DATA RECORDS
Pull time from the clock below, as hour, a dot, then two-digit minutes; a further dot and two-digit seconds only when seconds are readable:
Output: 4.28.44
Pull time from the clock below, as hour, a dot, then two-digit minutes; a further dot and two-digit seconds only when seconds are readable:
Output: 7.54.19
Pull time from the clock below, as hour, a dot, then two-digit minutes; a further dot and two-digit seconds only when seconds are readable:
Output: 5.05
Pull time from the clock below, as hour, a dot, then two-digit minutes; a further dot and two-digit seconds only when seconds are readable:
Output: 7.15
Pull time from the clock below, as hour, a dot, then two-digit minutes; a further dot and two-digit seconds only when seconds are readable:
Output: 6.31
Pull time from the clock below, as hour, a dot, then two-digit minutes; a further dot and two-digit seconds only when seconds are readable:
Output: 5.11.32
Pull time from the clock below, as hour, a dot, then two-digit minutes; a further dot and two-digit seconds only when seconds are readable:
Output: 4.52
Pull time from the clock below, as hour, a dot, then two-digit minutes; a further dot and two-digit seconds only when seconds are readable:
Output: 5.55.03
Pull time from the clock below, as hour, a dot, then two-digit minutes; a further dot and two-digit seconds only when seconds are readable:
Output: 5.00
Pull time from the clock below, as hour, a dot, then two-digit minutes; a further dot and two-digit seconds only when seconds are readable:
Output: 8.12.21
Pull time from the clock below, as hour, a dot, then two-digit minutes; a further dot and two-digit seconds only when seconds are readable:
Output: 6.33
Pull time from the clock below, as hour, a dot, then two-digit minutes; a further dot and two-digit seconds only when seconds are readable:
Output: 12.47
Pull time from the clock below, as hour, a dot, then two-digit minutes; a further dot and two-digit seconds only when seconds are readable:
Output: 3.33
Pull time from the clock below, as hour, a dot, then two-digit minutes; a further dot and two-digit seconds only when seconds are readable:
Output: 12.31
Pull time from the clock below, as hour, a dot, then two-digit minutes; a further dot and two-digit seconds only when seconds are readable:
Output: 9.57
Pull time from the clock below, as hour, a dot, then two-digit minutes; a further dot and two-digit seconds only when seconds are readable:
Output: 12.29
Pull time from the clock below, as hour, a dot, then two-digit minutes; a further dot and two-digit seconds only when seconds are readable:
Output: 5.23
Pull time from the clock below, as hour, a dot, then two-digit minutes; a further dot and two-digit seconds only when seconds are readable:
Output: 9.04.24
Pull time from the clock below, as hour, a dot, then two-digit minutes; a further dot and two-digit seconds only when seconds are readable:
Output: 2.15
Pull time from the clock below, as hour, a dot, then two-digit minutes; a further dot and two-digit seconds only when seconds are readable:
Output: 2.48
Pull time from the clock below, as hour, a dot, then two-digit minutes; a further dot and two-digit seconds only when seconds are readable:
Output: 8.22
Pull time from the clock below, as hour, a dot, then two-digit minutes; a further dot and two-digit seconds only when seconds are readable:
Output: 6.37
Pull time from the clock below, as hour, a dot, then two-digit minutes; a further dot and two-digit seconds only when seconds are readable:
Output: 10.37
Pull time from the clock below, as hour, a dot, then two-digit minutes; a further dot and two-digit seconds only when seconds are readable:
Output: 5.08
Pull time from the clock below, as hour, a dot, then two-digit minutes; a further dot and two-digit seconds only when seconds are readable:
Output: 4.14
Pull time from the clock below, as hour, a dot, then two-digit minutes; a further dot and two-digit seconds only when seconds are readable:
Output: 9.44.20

TASK OBJECTIVE
Revise every item so that "the clock below" becomes "the timepiece shown", leaving everything else unchanged.

SOLUTION TO THIS PROBLEM
Pull time from the timepiece shown, as hour, a dot, then two-digit minutes; a further dot and two-digit seconds only when seconds are readable:
Output: 4.28.44
Pull time from the timepiece shown, as hour, a dot, then two-digit minutes; a further dot and two-digit seconds only when seconds are readable:
Output: 7.54.19
Pull time from the timepiece shown, as hour, a dot, then two-digit minutes; a further dot and two-digit seconds only when seconds are readable:
Output: 5.05
Pull time from the timepiece shown, as hour, a dot, then two-digit minutes; a further dot and two-digit seconds only when seconds are readable:
Output: 7.15
Pull time from the timepiece shown, as hour, a dot, then two-digit minutes; a further dot and two-digit seconds only when seconds are readable:
Output: 6.31
Pull time from the timepiece shown, as hour, a dot, then two-digit minutes; a further dot and two-digit seconds only when seconds are readable:
Output: 5.11.32
Pull time from the timepiece shown, as hour, a dot, then two-digit minutes; a further dot and two-digit seconds only when seconds are readable:
Output: 4.52
Pull time from the timepiece shown, as hour, a dot, then two-digit minutes; a further dot and two-digit seconds only when seconds are readable:
Output: 5.55.03
Pull time from the timepiece shown, as hour, a dot, then two-digit minutes; a further dot and two-digit seconds only when seconds are readable:
Output: 5.00
Pull time from the timepiece shown, as hour, a dot, then two-digit minutes; a further dot and two-digit seconds only when seconds are readable:
Output: 8.12.21
Pull time from the timepiece shown, as hour, a dot, then two-digit minutes; a further dot and two-digit seconds only when seconds are readable:
Output: 6.33
Pull time from the timepiece shown, as hour, a dot, then two-digit minutes; a further dot and two-digit seconds only when seconds are readable:
Output: 12.47
Pull time from the timepiece shown, as hour, a dot, then two-digit minutes; a further dot and two-digit seconds only when seconds are readable:
Output: 3.33
Pull time from the timepiece shown, as hour, a dot, then two-digit minutes; a further dot and two-digit seconds only when seconds are readable:
Output: 12.31
Pull time from the timepiece shown, as hour, a dot, then two-digit minutes; a further dot and two-digit seconds only when seconds are readable:
Output: 9.57
Pull time from the timepiece shown, as hour, a dot, then two-digit minutes; a further dot and two-digit seconds only when seconds are readable:
Output: 12.29
Pull time from the timepiece shown, as hour, a dot, then two-digit minutes; a further dot and two-digit seconds only when seconds are readable:
Output: 5.23
Pull time from the timepiece shown, as hour, a dot, then two-digit minutes; a further dot and two-digit seconds only when seconds are readable:
Output: 9.04.24
Pull time from the timepiece shown, as hour, a dot, then two-digit minutes; a further dot and two-digit seconds only when seconds are readable:
Output: 2.15
Pull time from the timepiece shown, as hour, a dot, then two-digit minutes; a further dot and two-digit seconds only when seconds are readable:
Output: 2.48
Pull time from the timepiece shown, as hour, a dot, then two-digit minutes; a further dot and two-digit seconds only when seconds are readable:
Output: 8.22
Pull time from the timepiece shown, as hour, a dot, then two-digit minutes; a further dot and two-digit seconds only when seconds are readable:
Output: 6.37
Pull time from the timepiece shown, as hour, a dot, then two-digit minutes; a further dot and two-digit seconds only when seconds are readable:
Output: 10.37
Pull time from the timepiece shown, as hour, a dot, then two-digit minutes; a further dot and two-digit seconds only when seconds are readable:
Output: 5.08
Pull time from the timepiece shown, as hour, a dot, then two-digit minutes; a further dot and two-digit seconds only when seconds are readable:
Output: 4.14
Pull time from the timepiece shown, as hour, a dot, then two-digit minutes; a further dot and two-digit seconds only when seconds are readable:
Output: 9.44.20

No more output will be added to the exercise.